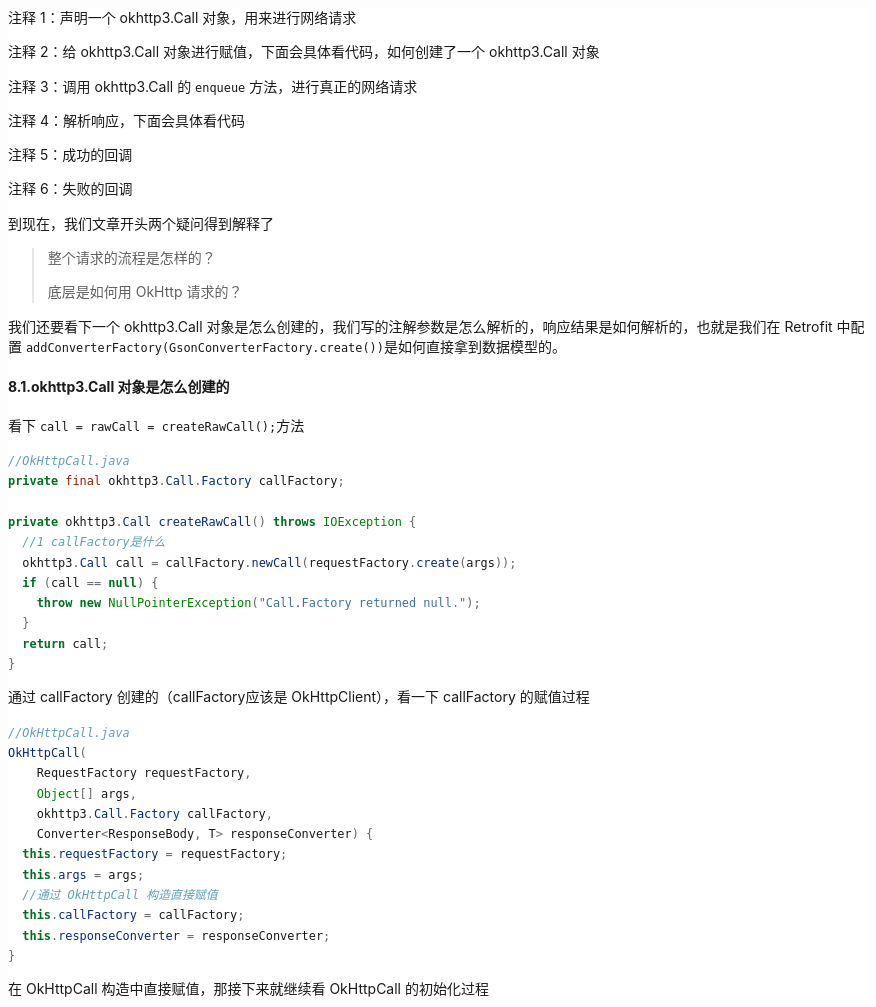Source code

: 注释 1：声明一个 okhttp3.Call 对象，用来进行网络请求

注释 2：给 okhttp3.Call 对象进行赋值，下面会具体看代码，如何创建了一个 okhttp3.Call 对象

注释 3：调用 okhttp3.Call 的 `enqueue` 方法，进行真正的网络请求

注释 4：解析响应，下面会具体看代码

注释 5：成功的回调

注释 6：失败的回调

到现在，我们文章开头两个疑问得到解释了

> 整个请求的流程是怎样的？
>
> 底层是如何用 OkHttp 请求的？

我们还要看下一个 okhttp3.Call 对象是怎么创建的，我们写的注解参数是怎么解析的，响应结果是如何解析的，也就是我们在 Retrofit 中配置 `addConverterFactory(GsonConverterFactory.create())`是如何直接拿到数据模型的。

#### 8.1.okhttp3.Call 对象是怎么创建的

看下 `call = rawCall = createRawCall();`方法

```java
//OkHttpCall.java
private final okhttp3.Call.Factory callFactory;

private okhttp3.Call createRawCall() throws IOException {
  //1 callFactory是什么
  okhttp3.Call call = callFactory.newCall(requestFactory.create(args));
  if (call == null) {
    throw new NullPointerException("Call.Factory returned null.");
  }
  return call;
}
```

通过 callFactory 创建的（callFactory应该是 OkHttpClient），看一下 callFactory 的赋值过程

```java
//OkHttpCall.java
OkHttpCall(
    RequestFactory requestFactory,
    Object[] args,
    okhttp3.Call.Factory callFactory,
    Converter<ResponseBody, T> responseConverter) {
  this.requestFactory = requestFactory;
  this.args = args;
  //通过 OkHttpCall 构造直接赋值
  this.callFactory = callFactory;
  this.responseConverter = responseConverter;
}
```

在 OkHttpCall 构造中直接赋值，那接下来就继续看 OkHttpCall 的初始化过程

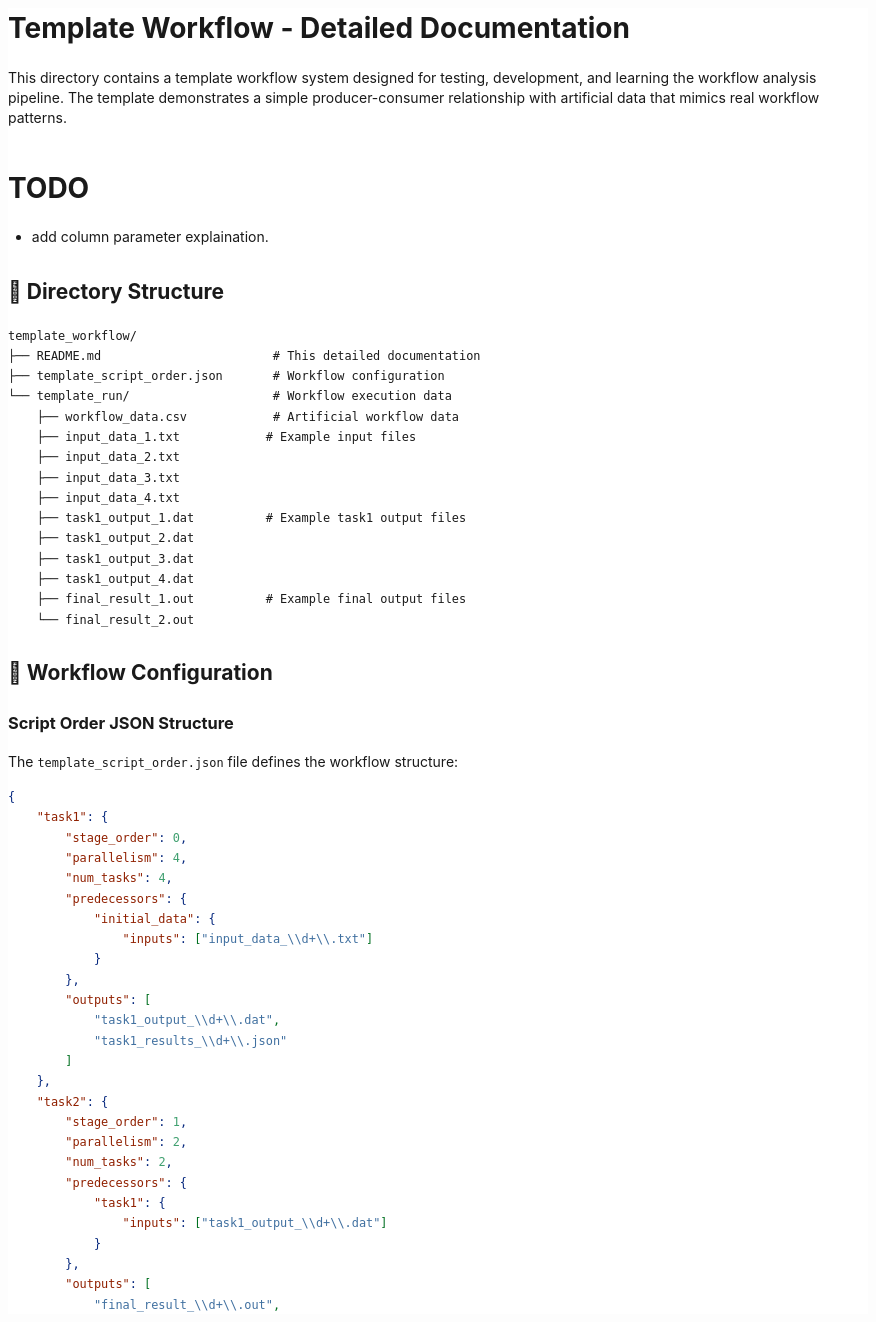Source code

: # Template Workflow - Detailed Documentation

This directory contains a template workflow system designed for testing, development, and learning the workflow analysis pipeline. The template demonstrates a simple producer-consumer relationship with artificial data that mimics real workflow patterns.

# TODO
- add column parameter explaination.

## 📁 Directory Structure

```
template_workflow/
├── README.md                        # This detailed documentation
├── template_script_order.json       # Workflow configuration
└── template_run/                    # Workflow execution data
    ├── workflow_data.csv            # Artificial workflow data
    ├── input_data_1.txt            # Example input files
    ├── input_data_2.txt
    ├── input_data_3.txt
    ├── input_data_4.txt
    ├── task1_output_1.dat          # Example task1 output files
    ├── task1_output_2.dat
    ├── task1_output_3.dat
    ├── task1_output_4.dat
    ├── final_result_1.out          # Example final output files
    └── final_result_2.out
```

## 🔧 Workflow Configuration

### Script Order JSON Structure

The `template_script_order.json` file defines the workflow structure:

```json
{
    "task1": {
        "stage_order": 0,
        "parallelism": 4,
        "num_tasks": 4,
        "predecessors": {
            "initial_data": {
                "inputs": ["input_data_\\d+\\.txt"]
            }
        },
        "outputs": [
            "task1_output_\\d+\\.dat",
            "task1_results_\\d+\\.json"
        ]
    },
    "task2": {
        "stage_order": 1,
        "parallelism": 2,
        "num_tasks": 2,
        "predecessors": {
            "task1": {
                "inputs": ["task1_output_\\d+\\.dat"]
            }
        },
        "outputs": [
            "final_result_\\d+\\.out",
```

○ ○ ○

The pictures in the listing above are to be dropped, and everything else reproduced exactly.

■ EXPECTED ANSWER:
Source code

: 注释 1：声明一个 okhttp3.Call 对象，用来进行网络请求

注释 2：给 okhttp3.Call 对象进行赋值，下面会具体看代码，如何创建了一个 okhttp3.Call 对象

注释 3：调用 okhttp3.Call 的 `enqueue` 方法，进行真正的网络请求

注释 4：解析响应，下面会具体看代码

注释 5：成功的回调

注释 6：失败的回调

到现在，我们文章开头两个疑问得到解释了

> 整个请求的流程是怎样的？
>
> 底层是如何用 OkHttp 请求的？

我们还要看下一个 okhttp3.Call 对象是怎么创建的，我们写的注解参数是怎么解析的，响应结果是如何解析的，也就是我们在 Retrofit 中配置 `addConverterFactory(GsonConverterFactory.create())`是如何直接拿到数据模型的。

#### 8.1.okhttp3.Call 对象是怎么创建的

看下 `call = rawCall = createRawCall();`方法

```java
//OkHttpCall.java
private final okhttp3.Call.Factory callFactory;

private okhttp3.Call createRawCall() throws IOException {
  //1 callFactory是什么
  okhttp3.Call call = callFactory.newCall(requestFactory.create(args));
  if (call == null) {
    throw new NullPointerException("Call.Factory returned null.");
  }
  return call;
}
```

通过 callFactory 创建的（callFactory应该是 OkHttpClient），看一下 callFactory 的赋值过程

```java
//OkHttpCall.java
OkHttpCall(
    RequestFactory requestFactory,
    Object[] args,
    okhttp3.Call.Factory callFactory,
    Converter<ResponseBody, T> responseConverter) {
  this.requestFactory = requestFactory;
  this.args = args;
  //通过 OkHttpCall 构造直接赋值
  this.callFactory = callFactory;
  this.responseConverter = responseConverter;
}
```

在 OkHttpCall 构造中直接赋值，那接下来就继续看 OkHttpCall 的初始化过程

Source code

: # Template Workflow - Detailed Documentation

This directory contains a template workflow system designed for testing, development, and learning the workflow analysis pipeline. The template demonstrates a simple producer-consumer relationship with artificial data that mimics real workflow patterns.

# TODO
- add column parameter explaination.

## 📁 Directory Structure

```
template_workflow/
├── README.md                        # This detailed documentation
├── template_script_order.json       # Workflow configuration
└── template_run/                    # Workflow execution data
    ├── workflow_data.csv            # Artificial workflow data
    ├── input_data_1.txt            # Example input files
    ├── input_data_2.txt
    ├── input_data_3.txt
    ├── input_data_4.txt
    ├── task1_output_1.dat          # Example task1 output files
    ├── task1_output_2.dat
    ├── task1_output_3.dat
    ├── task1_output_4.dat
    ├── final_result_1.out          # Example final output files
    └── final_result_2.out
```

## 🔧 Workflow Configuration

### Script Order JSON Structure

The `template_script_order.json` file defines the workflow structure:

```json
{
    "task1": {
        "stage_order": 0,
        "parallelism": 4,
        "num_tasks": 4,
        "predecessors": {
            "initial_data": {
                "inputs": ["input_data_\\d+\\.txt"]
            }
        },
        "outputs": [
            "task1_output_\\d+\\.dat",
            "task1_results_\\d+\\.json"
        ]
    },
    "task2": {
        "stage_order": 1,
        "parallelism": 2,
        "num_tasks": 2,
        "predecessors": {
            "task1": {
                "inputs": ["task1_output_\\d+\\.dat"]
            }
        },
        "outputs": [
            "final_result_\\d+\\.out",
```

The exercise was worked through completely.